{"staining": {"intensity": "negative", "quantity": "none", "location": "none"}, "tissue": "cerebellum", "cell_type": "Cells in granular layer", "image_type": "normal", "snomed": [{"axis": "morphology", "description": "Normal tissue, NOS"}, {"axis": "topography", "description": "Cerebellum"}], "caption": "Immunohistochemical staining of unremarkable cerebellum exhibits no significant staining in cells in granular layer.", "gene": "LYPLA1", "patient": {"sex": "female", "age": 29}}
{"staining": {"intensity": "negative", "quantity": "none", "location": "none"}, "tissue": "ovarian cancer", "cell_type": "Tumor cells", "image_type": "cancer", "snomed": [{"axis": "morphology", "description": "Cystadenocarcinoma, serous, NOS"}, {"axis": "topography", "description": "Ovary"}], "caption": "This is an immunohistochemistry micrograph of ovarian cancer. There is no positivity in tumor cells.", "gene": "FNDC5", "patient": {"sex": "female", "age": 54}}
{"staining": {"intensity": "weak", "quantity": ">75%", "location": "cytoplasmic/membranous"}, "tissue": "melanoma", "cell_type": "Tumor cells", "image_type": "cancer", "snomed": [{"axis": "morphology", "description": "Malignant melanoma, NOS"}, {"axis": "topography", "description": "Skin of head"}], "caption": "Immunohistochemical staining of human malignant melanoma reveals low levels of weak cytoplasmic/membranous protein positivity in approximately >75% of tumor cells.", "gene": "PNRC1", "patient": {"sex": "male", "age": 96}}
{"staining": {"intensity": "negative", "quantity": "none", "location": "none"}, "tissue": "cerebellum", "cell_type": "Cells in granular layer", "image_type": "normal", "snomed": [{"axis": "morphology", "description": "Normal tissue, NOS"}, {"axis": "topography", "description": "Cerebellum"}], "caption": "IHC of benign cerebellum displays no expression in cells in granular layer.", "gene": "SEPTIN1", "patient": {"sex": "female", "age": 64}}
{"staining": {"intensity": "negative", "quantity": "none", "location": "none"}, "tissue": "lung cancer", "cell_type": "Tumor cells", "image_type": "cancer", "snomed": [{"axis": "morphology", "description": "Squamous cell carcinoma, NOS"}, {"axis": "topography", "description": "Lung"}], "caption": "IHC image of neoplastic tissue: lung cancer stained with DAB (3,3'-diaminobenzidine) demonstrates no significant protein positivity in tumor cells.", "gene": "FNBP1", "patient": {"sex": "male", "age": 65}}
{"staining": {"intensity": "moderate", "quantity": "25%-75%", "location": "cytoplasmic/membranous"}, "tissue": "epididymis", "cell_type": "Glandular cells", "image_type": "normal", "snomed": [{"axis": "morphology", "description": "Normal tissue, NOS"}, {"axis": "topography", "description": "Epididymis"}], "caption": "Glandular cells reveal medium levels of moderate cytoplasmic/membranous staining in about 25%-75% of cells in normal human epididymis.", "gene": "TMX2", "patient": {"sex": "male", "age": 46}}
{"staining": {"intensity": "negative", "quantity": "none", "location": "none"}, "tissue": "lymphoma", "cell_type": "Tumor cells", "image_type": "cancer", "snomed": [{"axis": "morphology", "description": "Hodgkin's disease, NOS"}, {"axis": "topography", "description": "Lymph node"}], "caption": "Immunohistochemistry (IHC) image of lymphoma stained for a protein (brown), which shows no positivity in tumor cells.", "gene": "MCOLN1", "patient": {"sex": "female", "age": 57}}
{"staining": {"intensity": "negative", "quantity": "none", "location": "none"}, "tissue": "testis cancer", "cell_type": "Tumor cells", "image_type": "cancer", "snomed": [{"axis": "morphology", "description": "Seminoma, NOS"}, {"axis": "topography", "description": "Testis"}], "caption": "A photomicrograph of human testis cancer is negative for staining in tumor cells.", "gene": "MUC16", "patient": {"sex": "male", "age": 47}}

* [About this task]: For every line of the material above that contains the word "levels", show the line.

* [Written solution]:
{"staining": {"intensity": "weak", "quantity": ">75%", "location": "cytoplasmic/membranous"}, "tissue": "melanoma", "cell_type": "Tumor cells", "image_type": "cancer", "snomed": [{"axis": "morphology", "description": "Malignant melanoma, NOS"}, {"axis": "topography", "description": "Skin of head"}], "caption": "Immunohistochemical staining of human malignant melanoma reveals low levels of weak cytoplasmic/membranous protein positivity in approximately >75% of tumor cells.", "gene": "PNRC1", "patient": {"sex": "male", "age": 96}}
{"staining": {"intensity": "moderate", "quantity": "25%-75%", "location": "cytoplasmic/membranous"}, "tissue": "epididymis", "cell_type": "Glandular cells", "image_type": "normal", "snomed": [{"axis": "morphology", "description": "Normal tissue, NOS"}, {"axis": "topography", "description": "Epididymis"}], "caption": "Glandular cells reveal medium levels of moderate cytoplasmic/membranous staining in about 25%-75% of cells in normal human epididymis.", "gene": "TMX2", "patient": {"sex": "male", "age": 46}}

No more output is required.